From a biomedical prospective, all cellular activity stems from the phenomenon of electrical charge, and all healing requires a change in cellular electrical activity for success. When a muscle or tissue is injured, the injury alters the bio-electrical state of the cells, called “the current of injury.” These electrically imbalanced cells disrupt the cellular exchange process (metabolism) and negatively influence the autonomic nervous system, causing sympathetic upregulation and imbalances of the autonomic nervous system. Cellular “current of injuries” lead to loss of ATP, muscle tonicity/spasm, and chronic pain.

Therefore, to understand how electrotherapy relieves pain is to understand how electrotherapy influences imbalances of the autonomic nervous system (ANS). There are two key branches of the ANS: parasympathetic (rest and healing) and sympathetic (flight/fight/stress). It is the sympathetic system in flight/fight phase that appears to causes most health problems in humans. During SNS flight/fight phase, hormones are released and blood moves from organs to muscles to prepare for engagement. Originally designed for short-term survival, in modern society long-term nervous system stress combined with trauma often produce a lengthened and elevated state of sympathetic upregulation, resulting in chronic pain and disease. Physical traumas to the body, such as surgical scars and injuries, misalignments of the sacrum, jaw, spine, tight muscles, and blocked energetics accumulatively upregulate the SNS. One key theory in managing chronic pain and improving functionality is to learn how to deregulate the sympathetic nervous system using electrotherapy.

 

PAIN

Acute or Inflammatory Pain

Pain that lasts for hours, days or sometimes weeks is referred as acute pain. Most acute pain resolves itself within 7-10 days. Acute pain usually warns the patient about tissue damage, inflammation, an initial disease process or a surgical procedure [3]. It has been reported that acute pain is not being addressed adequately due to poor pain assessment and the lack of pain information [4].

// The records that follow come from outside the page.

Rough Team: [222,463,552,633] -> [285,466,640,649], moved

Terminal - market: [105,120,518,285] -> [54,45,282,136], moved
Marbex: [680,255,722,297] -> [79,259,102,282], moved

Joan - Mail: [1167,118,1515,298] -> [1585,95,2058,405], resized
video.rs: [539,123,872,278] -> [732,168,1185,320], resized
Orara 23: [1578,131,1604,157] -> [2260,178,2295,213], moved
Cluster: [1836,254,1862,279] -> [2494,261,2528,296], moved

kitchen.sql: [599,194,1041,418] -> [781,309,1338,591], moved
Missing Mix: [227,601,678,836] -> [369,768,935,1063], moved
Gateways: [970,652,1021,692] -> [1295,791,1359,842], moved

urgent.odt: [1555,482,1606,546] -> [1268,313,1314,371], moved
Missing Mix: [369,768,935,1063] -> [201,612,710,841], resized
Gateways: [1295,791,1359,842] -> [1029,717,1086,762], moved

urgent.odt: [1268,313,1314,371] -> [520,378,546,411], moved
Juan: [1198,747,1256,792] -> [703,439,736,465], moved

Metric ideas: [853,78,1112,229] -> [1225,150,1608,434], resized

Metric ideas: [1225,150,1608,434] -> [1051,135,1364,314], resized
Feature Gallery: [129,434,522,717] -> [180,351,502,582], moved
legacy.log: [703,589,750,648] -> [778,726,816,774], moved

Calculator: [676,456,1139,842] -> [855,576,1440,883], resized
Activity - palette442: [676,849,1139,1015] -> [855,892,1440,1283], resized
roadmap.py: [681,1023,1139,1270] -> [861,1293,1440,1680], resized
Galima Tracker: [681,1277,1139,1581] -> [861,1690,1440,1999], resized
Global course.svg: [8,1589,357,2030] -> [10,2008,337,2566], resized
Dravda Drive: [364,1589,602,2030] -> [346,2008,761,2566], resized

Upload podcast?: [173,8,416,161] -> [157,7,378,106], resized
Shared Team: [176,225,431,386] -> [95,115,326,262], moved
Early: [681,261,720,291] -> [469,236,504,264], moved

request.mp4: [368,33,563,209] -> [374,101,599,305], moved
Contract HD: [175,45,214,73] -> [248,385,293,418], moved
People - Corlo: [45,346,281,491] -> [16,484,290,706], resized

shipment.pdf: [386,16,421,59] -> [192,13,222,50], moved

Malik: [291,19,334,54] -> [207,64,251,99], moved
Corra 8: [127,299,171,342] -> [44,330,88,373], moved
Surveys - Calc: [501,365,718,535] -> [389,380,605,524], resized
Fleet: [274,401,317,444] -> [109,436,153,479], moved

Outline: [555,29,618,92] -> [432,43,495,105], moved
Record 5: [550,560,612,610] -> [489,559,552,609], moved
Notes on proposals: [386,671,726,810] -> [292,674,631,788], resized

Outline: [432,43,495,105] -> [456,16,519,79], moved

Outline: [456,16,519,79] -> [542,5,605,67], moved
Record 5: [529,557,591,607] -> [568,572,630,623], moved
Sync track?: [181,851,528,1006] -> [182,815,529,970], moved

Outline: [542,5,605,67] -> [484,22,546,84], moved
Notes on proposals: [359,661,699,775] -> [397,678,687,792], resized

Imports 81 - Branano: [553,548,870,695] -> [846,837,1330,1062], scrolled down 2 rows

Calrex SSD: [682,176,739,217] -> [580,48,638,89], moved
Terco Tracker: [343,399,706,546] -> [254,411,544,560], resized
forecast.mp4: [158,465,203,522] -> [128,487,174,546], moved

Chronic or Neuropathic Pain

Pain which lasts for months, years and even for an entire life-time is referred to as chronic pain. Chronic neuropathic pain worsens with time and accompanies many common diseases, including arthritis, diabetes, AIDS, and fibromyalgia [3]. It may also accompany unhealed lesions or injuries of the body. Chronic neuropathic pain is a result of functional alterations of the autonomic nervous system. Chronic neuropathic pain requires physical input, such a microcurrent or acupuncture, in order to alter or change the nervous system into regulation. About half of the United States population suffers from chronic pain [5].

The State of Pain Management in Modern Medicine

The fact that pain is so subjective makes it difficult to measure, and difficult to teach. It is a well-known fact that the subject of pain management is not instructed in medical or therapy schools, further complicating and confusing the pain patient who cannot receive proper diagnosis or treatments because the professionals are unqualified and possess the wrong tools and skills. Therefore, in order to cope with biological, psychological and social pain factors it requires a huge multidisciplinary team approach including government agencies, health-care providers, non-government organizations (NGOs), educators, professional bodies, pain advocacy groups and support groups to manage.

References:

International Association for the Study of Pain. (1979). Pain terms: a list with definitions and notes on usage. Recommended by the IASP Subcommittee on Taxonomy. Pain, 6(3), 249.
Dworkin, R.H., Jensen, M.P., Gammaitoni, A.R., Olaleye, D.O., Galer, B.S. (2007). Symptom profiles differ in patients with neuropathic versus non-neuropathic pain. The Journal of Pain, 8(2), 118-126.
Fink, R. (2000). Pain assessment: the cornerstone to optimal pain management. Proceedings, 13(3), 236-239.
Ferrell, B.R., Dean, G.E., Grant, M., Coluzzi, P. (1995). An institutional commitment to pain management. Journal of Clinical Oncology, 13(9), 2158-2165.
Benjamin, R.M. (2010). Multiple Chronic Conditions: A Public Health Challenge. Public Health Reports, 125(5), 626-627.